Mechanistic Interpretability of Antibody Language Models Using SAEs

TL;DR

This paper explores the use of sparse autoencoders to interpret and steer antibody language models, revealing trade-offs between different SAE methods in biological feature identification and control.

Contribution

It introduces and compares TopK and Ordered SAEs for mechanistic interpretability and steering in antibody language models, advancing understanding of their capabilities.

Findings

TopK SAEs reveal biologically meaningful features

High feature-concept correlation does not imply causal control

Ordered SAEs reliably identify steerable features

Abstract

Sparse autoencoders (SAEs) are a mechanistic interpretability technique that have been used to provide insight into learned concepts within large protein language models. Here, we employ TopK and Ordered SAEs to investigate autoregressive antibody language models, and steer their generation. We show that TopK SAEs can reveal biologically meaningful latent features, but high feature-concept correlation does not guarantee causal control over generation.
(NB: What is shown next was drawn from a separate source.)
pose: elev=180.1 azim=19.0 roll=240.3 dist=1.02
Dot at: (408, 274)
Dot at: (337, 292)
In contrast, Ordered SAEs impose a hierarchical structure that reliably identifies steerable features, but at the expense of more complex and less interpretable activation patterns. These findings advance the mechanistic interpretability of domain-specific protein language models and suggest that, while TopK SAEs suffice for mapping latent features to concepts, Ordered SAEs are preferable when precise generative steering is required.